Small cell lung cancer (SCLC) makes up 10% to 15% of lung cancers and grows faster than NSCLC. About one-third of SCLC cases are considered limited-stage at diagnosis, meaning the cancer is confined to one side of the chest. This stage generally responds well to initial radiation and chemotherapy and radiation, though it commonly recurs. Imfinzi’s new indication represents a key advance for patients with LS-SCLC, who historically have had few post-treatment options.

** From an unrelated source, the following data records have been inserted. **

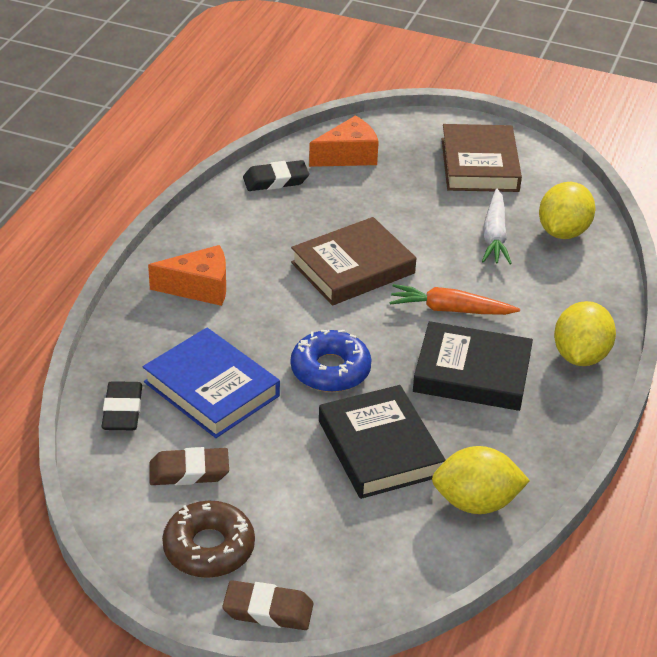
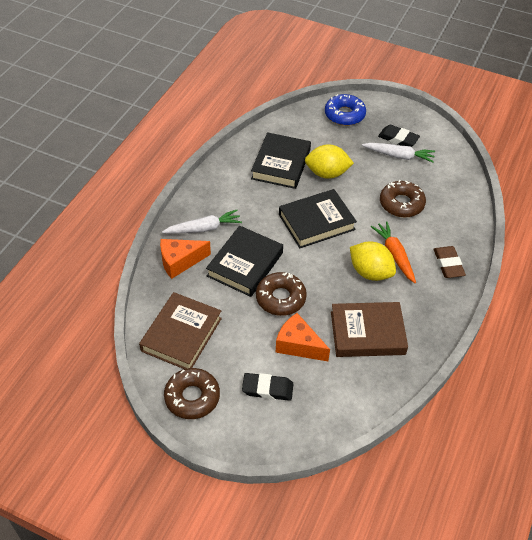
black book: [319,385,446,499] [413,321,533,411] = 2 -> [206,226,283,297] [251,132,311,189] [279,189,357,248] = 3
blue book: [143,328,280,438] = 1 -> none = 0
brown donut: [162,501,255,578] = 1 -> [164,368,220,419] [256,272,307,316] [380,180,426,217] = 3
brown eraser: [149,447,229,485] [222,580,314,630] = 2 -> [434,246,466,278] = 1
white carrot: [482,189,512,264] = 1 -> [162,210,242,234] [362,143,435,163] = 2
yellow lemon: [432,446,530,514] [539,182,595,239] [554,301,616,366] = 3 -> [305,144,354,179] [350,241,396,281] = 2

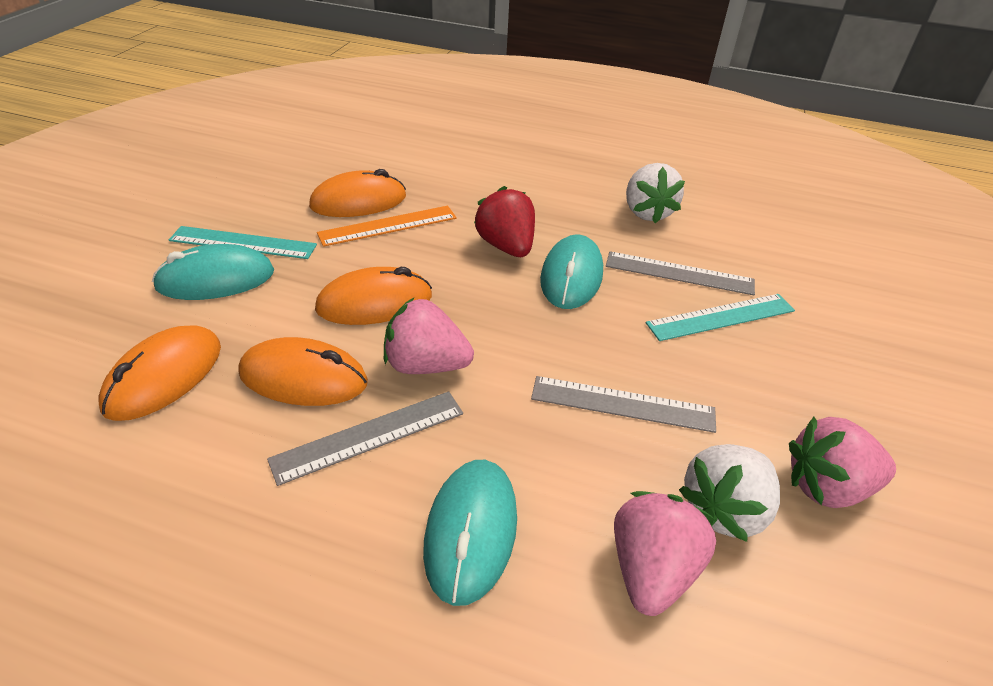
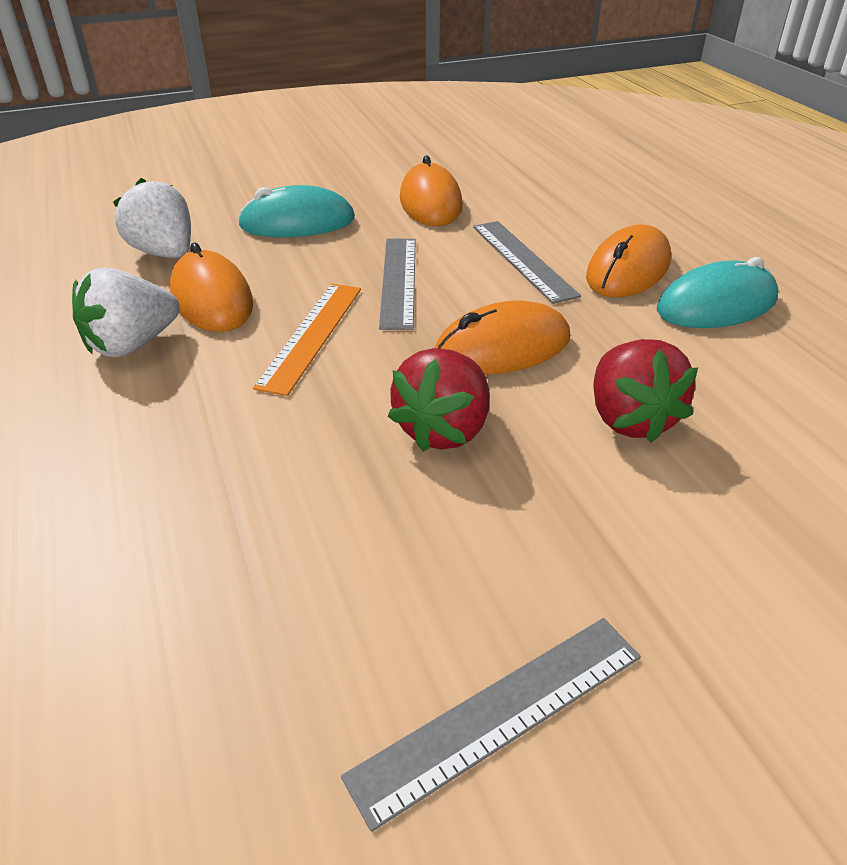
pink strawberry: [384,298,474,374] [614,491,716,616] [789,417,896,508] = 3 -> none = 0
red strawberry: [474,186,535,257] = 1 -> [388,348,489,452] [594,339,698,443] = 2
turquoise mouse: [152,244,274,300] [423,460,517,606] [540,234,603,309] = 3 -> [238,185,355,237] [657,257,778,328] = 2
turquoise ruler: [169,226,317,259] [646,294,795,341] = 2 -> none = 0

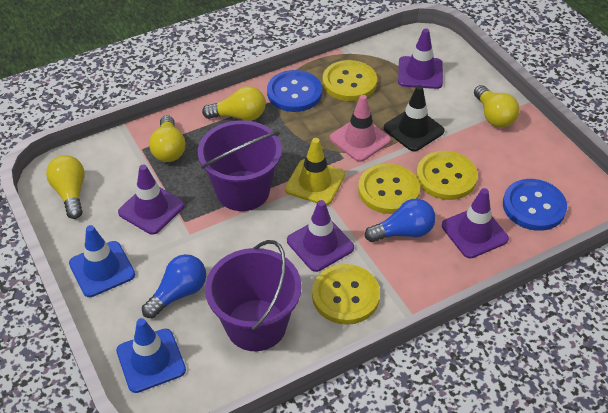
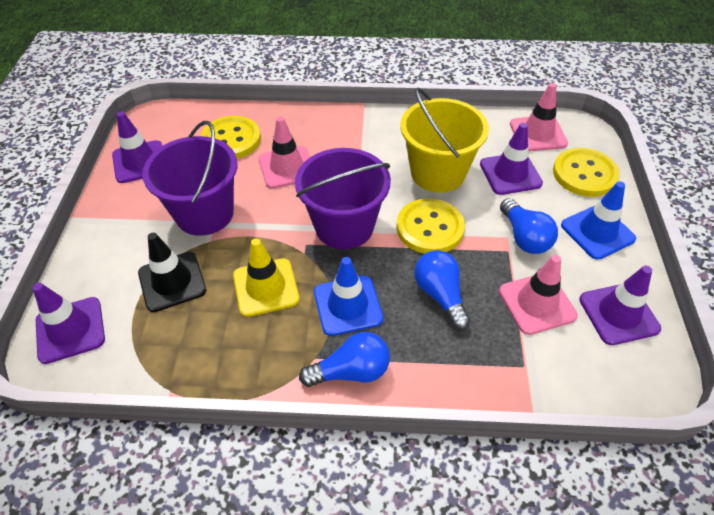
blue button: [267,70,322,112] [503,179,567,231] = 2 -> none = 0
blue light bulb: [142,254,206,318] [365,199,435,242] = 2 -> [299,332,390,387] [414,250,470,330] [500,198,558,254] = 3
pink traffic cone: [330,95,391,162] = 1 -> [259,117,310,189] [499,255,578,335] [510,83,568,151] = 3
yellow bucket: none = 0 -> [400,88,489,193] = 1
yellow button: [312,264,380,325] [322,60,377,101] [358,163,420,214] [416,151,478,200] = 4 -> [201,116,261,159] [397,198,465,254] [553,148,620,197] = 3
yellow light bulb: [46,155,85,219] [149,115,185,162] [202,86,266,121] [474,85,519,128] = 4 -> none = 0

The approval is supported by results from the ADRIATIC clinical trial. In this randomized, double-blind study of 730 patients, monotherapy with Imfinzi significantly improved overall survival (OS) compared to placebo, with a median OS of 55.9 months versus 33.4 months, translating to a 27% reduction in the risk of death. Progression-free survival (PFS) was also significantly longer with Imfinzi, 16.6 months compared to 9.2 months in the placebo group. Commonly reported side effects were lung inflammation (pneumonitis) and fatigue.
Imfinzi is “the first and only systemic treatment following curative-intent, platinum-based chemoradiotherapy to show improved survival for patients with this aggressive form of lung cancer,” Suresh Senan, Ph.D., trial investigator and professor of clinical experimental radiotherapy at the Amsterdam University Medical Center, stated in a news release from AstraZeneca. “This finding represents the first advance for this disease in four decades.”
Imfinzi’s treatment schedule for LS-SCLC aligns with previously approved regimens, typically given as an intravenous infusion every four weeks. Initially approved in 2017, Imfinzi is also indicated for extensive-stage SCLC, certain types of early and advanced NSCLC, as well as various biliary tract, liver, and endometrial cancers.